Love building room 295
Committee:
Meisha Shofner: Adviser, MSE
David Bucknall: MSE
Anselm Griffin: MSE
Normal Marsolan: CHBE
Donggang Yao: MSE
TITLE: Water-Based Processing Strategy for Cellulose/Polymer Nanocomposites
ABSTRACT:
The objective of this research is to develop a water-based processing method for incorporating large filler loadings into nanocomposite systems. Specifically, cellulose nanocrystal/poly(vinyl alcohol) (CNC/PVA) nanocomposite aqueous suspensions and films were processed and characterized at CNC loadings up to 67 wt.% with respect to polymer concentration. Both aqueous suspended and freeze-dried CNCs were studied with this method. Two methods for incorporating the CNCs were investigated: solution processing and batch mixing of aqueous suspensions. The materials produced by these methods were characterized using rheology of aqueous suspensions and a method for understanding the morphology of these aqueous suspension through the rheological characterization was developed. The CNC/PVA suspensions were dried and the structure of the film studied using x-ray diffraction, Fourier transform infrared spectroscopy, and differential scanning calorimetry. With regard to characterization of polymer structure by these methods, PVA crystallinity was seen to increase with increasing CNC loading.

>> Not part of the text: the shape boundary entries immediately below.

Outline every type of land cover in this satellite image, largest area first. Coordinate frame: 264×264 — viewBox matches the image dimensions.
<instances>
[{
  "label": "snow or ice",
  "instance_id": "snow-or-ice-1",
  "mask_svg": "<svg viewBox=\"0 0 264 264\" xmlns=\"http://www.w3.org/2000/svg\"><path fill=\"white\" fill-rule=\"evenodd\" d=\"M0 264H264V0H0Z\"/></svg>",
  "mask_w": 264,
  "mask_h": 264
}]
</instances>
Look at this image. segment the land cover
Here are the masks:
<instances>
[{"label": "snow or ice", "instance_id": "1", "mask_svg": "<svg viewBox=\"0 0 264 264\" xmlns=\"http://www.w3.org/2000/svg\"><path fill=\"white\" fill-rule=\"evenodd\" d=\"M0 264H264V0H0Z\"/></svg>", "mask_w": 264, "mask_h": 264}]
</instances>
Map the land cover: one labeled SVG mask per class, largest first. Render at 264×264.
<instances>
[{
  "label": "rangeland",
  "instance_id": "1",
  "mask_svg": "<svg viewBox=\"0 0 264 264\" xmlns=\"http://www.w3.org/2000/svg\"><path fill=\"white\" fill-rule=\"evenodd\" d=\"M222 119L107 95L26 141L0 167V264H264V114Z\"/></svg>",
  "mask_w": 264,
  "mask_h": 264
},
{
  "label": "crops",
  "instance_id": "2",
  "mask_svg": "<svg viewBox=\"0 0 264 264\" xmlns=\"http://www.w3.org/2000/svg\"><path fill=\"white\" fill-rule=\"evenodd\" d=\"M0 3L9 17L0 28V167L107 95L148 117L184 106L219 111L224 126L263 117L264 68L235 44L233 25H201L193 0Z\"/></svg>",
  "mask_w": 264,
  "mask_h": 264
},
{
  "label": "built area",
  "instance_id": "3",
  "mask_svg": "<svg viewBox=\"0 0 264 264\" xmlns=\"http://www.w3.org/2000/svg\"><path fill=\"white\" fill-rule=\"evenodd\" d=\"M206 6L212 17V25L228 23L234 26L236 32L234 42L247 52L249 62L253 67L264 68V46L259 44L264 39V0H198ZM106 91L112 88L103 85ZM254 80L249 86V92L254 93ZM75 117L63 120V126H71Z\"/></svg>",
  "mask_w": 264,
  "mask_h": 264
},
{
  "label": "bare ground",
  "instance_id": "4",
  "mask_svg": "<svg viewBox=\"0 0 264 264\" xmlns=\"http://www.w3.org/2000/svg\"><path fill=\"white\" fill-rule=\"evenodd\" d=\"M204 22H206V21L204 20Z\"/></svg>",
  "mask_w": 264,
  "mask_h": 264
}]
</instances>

Finally, dynamic mechanical analysis and micro-tensile testing were conducted on consolidated films and CNCs were seen to increase modulus, yield stress but decrease strain at failure. Biodegradation studies were also conducted and CNCs were seen to increase the biodegradation characteristics of PVA. While the general trends in experimental data were the same, differences in properties between systems made with solution processing and batch mixing were observed, attributed to differences in the CNC dispersion. Overall, results indicated that this methodology is feasible for the industrially scalable production of highly loaded nanocomposites.